Since then, it’s become an international phenomenon, with versions ranging from the raw, unexpurgated version to a more polished variety.
"I find that in day-to-day living everyone holds their cards pretty close to their chest," says national podcast host for the Moth, Dan Kennedy. "Nobody wants to be too vulnerable. But here's this night of stories and of people getting on stage and just letting their guard down."
Since 1997 The Moth has told live stories without notes to audiences worldwide, each showcasing a different experience. Moth executive director and Milwaukee native Sarah Haberman notes that the process of choosing a storyteller is far more complicated than simply letting anyone tell a story that first comes to mind.
"We pick people that we know have extraordinary stories and we work with them," she says. "We have a whole creative team that works with storytellers. We have directors who will then go in and work very carefully like trimming a bonsai tree with the storytellers for a given evening."

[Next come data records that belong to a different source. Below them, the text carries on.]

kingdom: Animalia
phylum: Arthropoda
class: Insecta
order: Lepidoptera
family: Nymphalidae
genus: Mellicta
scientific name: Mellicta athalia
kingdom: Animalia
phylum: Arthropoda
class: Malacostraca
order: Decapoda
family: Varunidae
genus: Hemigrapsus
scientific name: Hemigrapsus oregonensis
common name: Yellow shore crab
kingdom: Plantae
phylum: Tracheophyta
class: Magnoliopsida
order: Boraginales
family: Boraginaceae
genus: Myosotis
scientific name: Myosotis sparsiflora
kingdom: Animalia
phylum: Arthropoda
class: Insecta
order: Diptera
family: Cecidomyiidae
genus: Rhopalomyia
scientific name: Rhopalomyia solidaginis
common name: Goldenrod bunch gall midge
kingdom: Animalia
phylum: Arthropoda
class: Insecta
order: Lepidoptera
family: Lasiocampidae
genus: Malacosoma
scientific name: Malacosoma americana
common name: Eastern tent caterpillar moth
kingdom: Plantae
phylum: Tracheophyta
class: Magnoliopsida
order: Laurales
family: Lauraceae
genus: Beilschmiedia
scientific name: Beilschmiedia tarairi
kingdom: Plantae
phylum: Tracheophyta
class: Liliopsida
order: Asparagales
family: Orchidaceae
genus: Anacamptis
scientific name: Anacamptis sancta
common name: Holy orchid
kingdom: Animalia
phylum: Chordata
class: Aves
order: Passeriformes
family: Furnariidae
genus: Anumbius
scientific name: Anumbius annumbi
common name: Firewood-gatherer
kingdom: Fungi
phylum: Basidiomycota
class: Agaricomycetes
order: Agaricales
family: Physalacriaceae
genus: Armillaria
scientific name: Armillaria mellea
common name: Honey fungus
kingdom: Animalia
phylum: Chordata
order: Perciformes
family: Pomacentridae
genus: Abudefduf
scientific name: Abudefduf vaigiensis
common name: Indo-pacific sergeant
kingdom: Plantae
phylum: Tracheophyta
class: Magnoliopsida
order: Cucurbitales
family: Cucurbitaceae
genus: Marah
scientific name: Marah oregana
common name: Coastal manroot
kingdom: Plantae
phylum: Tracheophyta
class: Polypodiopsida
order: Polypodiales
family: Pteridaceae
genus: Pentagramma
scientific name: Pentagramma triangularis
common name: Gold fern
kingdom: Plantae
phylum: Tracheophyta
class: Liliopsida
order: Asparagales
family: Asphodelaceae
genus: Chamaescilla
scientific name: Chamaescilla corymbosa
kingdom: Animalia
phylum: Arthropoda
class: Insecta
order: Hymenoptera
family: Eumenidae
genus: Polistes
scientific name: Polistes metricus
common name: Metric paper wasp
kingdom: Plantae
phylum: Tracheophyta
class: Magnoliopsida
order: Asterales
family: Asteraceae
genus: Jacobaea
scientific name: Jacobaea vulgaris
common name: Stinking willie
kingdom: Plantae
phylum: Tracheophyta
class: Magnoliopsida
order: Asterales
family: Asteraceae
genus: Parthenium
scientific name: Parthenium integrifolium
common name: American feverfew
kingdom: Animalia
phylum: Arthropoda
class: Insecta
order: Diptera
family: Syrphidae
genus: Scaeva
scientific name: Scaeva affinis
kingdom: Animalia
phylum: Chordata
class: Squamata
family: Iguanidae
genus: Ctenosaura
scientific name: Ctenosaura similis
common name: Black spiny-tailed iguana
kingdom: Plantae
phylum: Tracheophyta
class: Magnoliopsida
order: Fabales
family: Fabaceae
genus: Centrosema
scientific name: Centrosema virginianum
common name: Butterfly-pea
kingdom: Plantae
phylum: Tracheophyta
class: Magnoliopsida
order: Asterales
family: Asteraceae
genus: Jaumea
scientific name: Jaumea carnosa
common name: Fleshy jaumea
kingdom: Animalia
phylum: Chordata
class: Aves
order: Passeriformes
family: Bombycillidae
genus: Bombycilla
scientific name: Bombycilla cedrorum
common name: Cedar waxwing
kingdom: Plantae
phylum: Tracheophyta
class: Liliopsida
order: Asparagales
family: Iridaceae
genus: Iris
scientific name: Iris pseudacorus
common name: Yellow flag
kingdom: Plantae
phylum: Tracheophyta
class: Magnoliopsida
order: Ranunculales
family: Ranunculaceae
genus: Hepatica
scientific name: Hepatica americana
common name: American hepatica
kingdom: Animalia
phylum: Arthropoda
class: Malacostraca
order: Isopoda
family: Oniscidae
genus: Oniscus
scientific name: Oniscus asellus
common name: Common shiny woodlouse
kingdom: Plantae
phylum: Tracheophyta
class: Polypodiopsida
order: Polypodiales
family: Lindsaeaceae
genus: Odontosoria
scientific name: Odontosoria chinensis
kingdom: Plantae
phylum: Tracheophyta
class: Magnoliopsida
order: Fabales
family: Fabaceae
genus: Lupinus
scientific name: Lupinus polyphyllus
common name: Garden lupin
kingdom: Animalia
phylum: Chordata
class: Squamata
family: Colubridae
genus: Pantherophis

It is the selection of stories and their presenters that keeps audiences compelled to listen, watch, or participate. Each story told follows a theme, creating an experience that mixes documentaries and theater. It is the component of a person telling their true experience that makes The Moth truly unique, and "really showcases the commonality and diversity of human experience," according to Haberman.
Dan Kennedy will be on-stage as MC for Eyewitness: The Moth in Milwaukee, September 16th at Turner Hall Ballroom. The show features five storytellers, including well-known performer John McGivern.